Firstly, hierarchically organized nanofiber materials were produced with control of structure over multiple length scales, ranging from peptide molecule assembly into supramolecular coiled coil ‘bundlemer’ building blocks, to rigid rod formation through covalent connection of the bundlemer building blocks, and, ultimately, to uniaxially-oriented fibers made with the rigid rod polymers. The basic peptide building blocks were designed to physically assemble into tetrameric coiled coil bundles, or bundlemers, and to covalently interact with each other in an end-to-end fashion via a thiol-Michael click reaction to produce rigid rod-like polymers. The rigid rod chains were used to produce solid fiber materials via electrospinning processing, all the while preserving their unique rod-like structural characteristics. Morphological and structural investigations of the nanofibers through scanning electron microscopy, transmission electron microscopy, and x-ray scattering, as well as molecular characterization via FTIR and Raman spectroscopy, reveal the continuous nanofibers are composed of oriented rigid rod chains constituted by alpha-helical peptides within bundle building blocks. Additionally, mechanical property measurements show the stiffness and strength of the electrospun nanofibers are comparable with other protein fiber materials. The establishment of multiscale hierarchy by producing fiber materials from the oriented rigid-rod polymer reveals bundlemer rod chains as a viable tool for the development of new fiber materials with targeted structure and properties.

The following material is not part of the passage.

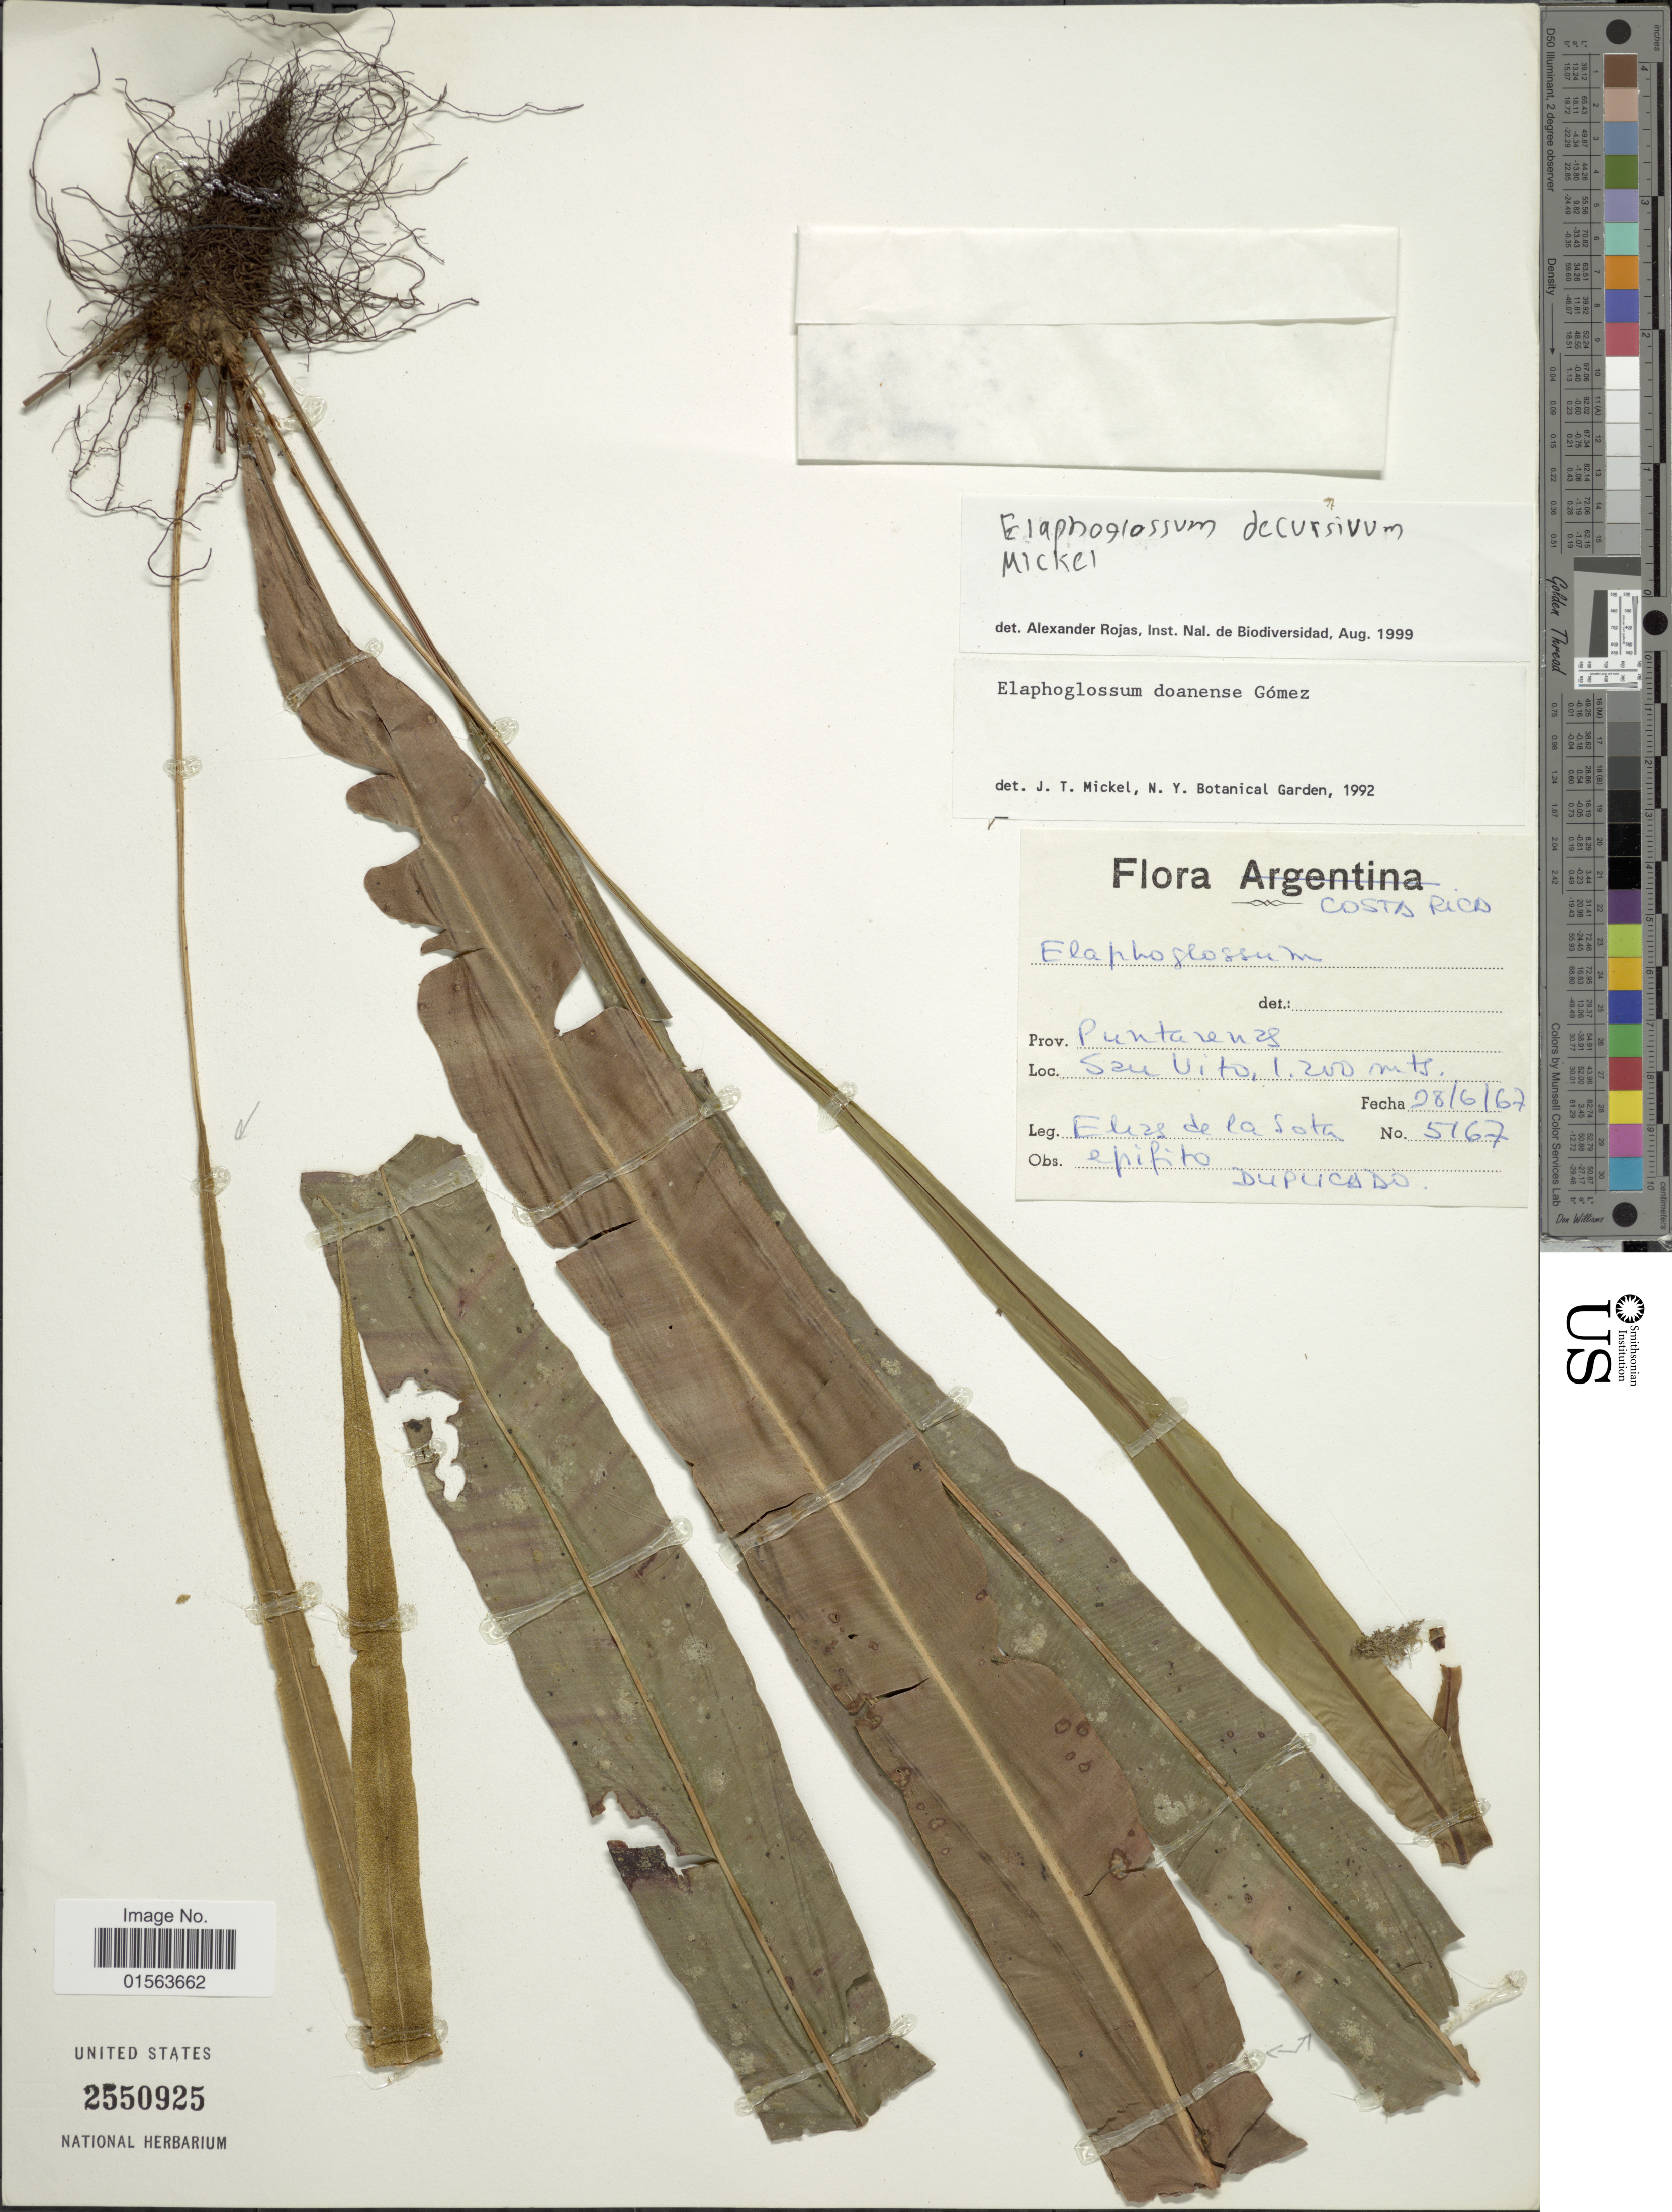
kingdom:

Moreover, we have explored microstructure and viscoelastic properties of concentrated rod suspensions. Due to structural stability, rigidity, and unique rod-like structure, the rod polymers are expected to exhibit rheological properties characteristic of rigid rods and liquid crystals in suspension. Additionally, adjusting inter-rod interactions can affect the microstructure and rheological behavior of rod suspensions since rods can possess polyelectrolyte behavior due to the constituent peptide-based bundlemers and their exterior amino acid side chains. The importance of changes in the interactions between rods under different surface charge density based on sequence, pH, and ionic strength conditions are illustrated through comparisons of the microstructure and rheological behavior of rod suspensions. The combined observations by microscopy, x-ray scattering, and rheology help to elucidate the possible interactions and consequent microstructures responsible for the resulting structural information and solution behavior as well as to expand our understanding of the bundlemer-based rods in solution state.

Our findings in this dissertation provide a fascinating opportunity to build new materials with desired structure and properties. The hierarchically constructed materials, through molecular design combined with solution processing, are promising candidates for use in a wide range of applications including biomedical and nanotechnology applications.